As the number of artisanal pizza options has risen in New York City over the last decade—as well as the pitch of the debate as to which serves the best and most authentic pie—I've come to rely on, and cherish, old standbys more and more: Totonno's, Arturo's, Patsy's, Sam's, and, of course, John's in Greenwich Village. Here's my latest "Who Goes There?" column from Eater:
Who Goes There? John's Pizzeria
John's Pizzeria doesn't get the respect accorded to other old New York pizza institutions, like Patsy's, Totonno's, or Di Fara.
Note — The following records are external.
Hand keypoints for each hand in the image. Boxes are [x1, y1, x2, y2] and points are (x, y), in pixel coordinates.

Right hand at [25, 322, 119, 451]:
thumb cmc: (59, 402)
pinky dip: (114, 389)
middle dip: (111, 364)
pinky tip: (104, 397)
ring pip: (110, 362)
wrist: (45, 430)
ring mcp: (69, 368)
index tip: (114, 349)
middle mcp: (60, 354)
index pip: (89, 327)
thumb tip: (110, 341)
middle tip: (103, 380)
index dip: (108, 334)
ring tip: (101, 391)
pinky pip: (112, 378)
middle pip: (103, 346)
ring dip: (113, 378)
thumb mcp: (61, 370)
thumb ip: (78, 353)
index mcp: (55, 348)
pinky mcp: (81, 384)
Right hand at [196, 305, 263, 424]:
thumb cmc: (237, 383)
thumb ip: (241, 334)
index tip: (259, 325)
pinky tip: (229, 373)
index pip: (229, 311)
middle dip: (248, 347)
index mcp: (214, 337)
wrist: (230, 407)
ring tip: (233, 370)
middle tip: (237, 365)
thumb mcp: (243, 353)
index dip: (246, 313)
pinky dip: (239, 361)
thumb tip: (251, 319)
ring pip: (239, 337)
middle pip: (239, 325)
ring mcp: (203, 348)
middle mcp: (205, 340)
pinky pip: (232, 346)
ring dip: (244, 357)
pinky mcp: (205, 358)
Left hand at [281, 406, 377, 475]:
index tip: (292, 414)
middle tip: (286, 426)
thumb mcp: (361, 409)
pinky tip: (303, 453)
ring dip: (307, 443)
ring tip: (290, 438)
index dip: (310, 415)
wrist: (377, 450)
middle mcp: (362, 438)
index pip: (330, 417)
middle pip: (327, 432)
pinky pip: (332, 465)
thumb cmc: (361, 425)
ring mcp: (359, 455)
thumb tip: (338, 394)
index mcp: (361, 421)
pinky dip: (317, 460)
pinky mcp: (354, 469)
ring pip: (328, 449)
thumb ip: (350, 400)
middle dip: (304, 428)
Nor does it get its due as a Greenwich Village icon the way places like the White Horse Tavern, Village Vanguard, or Cafe Reggio do. This, I imagine, is because it's a tourist magnet and perpetually filled to the gills with regular (i.e., uncool) people.
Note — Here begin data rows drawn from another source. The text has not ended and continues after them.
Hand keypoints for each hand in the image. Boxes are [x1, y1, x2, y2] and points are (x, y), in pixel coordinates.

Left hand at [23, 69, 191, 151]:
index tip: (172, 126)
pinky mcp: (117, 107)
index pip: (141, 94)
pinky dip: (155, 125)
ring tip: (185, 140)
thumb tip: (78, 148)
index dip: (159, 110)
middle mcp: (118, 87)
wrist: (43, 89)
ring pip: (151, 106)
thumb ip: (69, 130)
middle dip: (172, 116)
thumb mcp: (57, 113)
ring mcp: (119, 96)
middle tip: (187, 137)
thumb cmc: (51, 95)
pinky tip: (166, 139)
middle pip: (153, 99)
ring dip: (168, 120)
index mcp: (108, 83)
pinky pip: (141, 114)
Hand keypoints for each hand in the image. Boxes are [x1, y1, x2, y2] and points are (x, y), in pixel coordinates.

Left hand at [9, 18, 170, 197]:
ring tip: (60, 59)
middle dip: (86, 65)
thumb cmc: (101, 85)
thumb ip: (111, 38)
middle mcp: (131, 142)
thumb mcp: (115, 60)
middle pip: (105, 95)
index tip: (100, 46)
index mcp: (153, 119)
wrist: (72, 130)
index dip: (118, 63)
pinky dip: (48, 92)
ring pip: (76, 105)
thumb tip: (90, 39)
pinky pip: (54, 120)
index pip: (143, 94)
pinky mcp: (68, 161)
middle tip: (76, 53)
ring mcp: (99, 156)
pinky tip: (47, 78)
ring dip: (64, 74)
But, for me, John's holds up. The plain pie is not the city's crowing achievement of the pizzaiola's art. But it's good enough to be a standard bearer. The tang of its sauce and the char of the crust are remarkably consistent; the coal-fired brick ovens are still doing their job. I've never had an unsatisfying pie there. And, unlike Lombardi's—another landmark in New York pizza history, but one that is now a theme-park shell of what it once was—John's has retained its character. The main room—with its high, red tin ceilings, twitching ceiling fans, vintage concert posters, and battered wooden booths etched with the names of decades of whittling patrons—is simply one of the greatest, New Yorkiest spaces in the city. One can imagine the Italian denizens of Bleecker Street eating here in the 1930s and '40s; the jazzmen and beatniks of the '50s; the folkies and flower children of the '60s. History lives here.
Despite its reputation as a fave of the weekend bridge-and-tunnel tribe, John's still gets plenty of locals. It also attracts a lot of families, because no one blinks at kids being kids here. I recently dined here with eight tweens, and they couldn't have felt more at home. They inhaled the slices and happily poured themselves glass after glass of Coke from plastic pitchers. They also found the ancient bathrooms an infinite source of fascination.
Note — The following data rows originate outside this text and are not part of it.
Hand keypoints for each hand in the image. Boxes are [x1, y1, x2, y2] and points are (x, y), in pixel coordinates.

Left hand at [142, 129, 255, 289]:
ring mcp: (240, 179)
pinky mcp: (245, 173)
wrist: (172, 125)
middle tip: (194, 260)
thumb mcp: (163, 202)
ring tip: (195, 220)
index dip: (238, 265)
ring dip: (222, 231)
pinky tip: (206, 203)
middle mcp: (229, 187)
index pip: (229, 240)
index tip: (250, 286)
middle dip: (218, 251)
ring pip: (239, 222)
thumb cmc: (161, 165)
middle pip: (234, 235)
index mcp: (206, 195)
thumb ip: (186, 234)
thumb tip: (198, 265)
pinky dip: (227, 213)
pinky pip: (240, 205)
John's was founded in 1929 by John Sasso, who reportedly learned his trade at Lombardi's (as did the founders of Totonno's and Patsy's). The original pizzeria was on Sullivan Street. When Sasso lost his lease, he dismantled the brick oven and moved it to the present location on Bleecker. There it has stayed. Sasso sold the pizzeria to his brother in 1955. It was eventually taken over, in 1973, by Sasso's great-grandnephews, Peter Castellotti and Robert Vittoria. It's still run by Peter (who was born in a building directly across the street from the restaurant) and his children, Peter Jr. and Lisa. During the Castellotti reign, John's began to expand. There are now three other restaurants, including a massive one in a former church space in Times Square. The latter is always swamped, with 45 minutes waits, because it's one of the only affordable eating options in the Theatre District. The pizza, however, doesn't match what's served up on Bleecker Street. You can't duplicate the effects of an 83-year-old oven.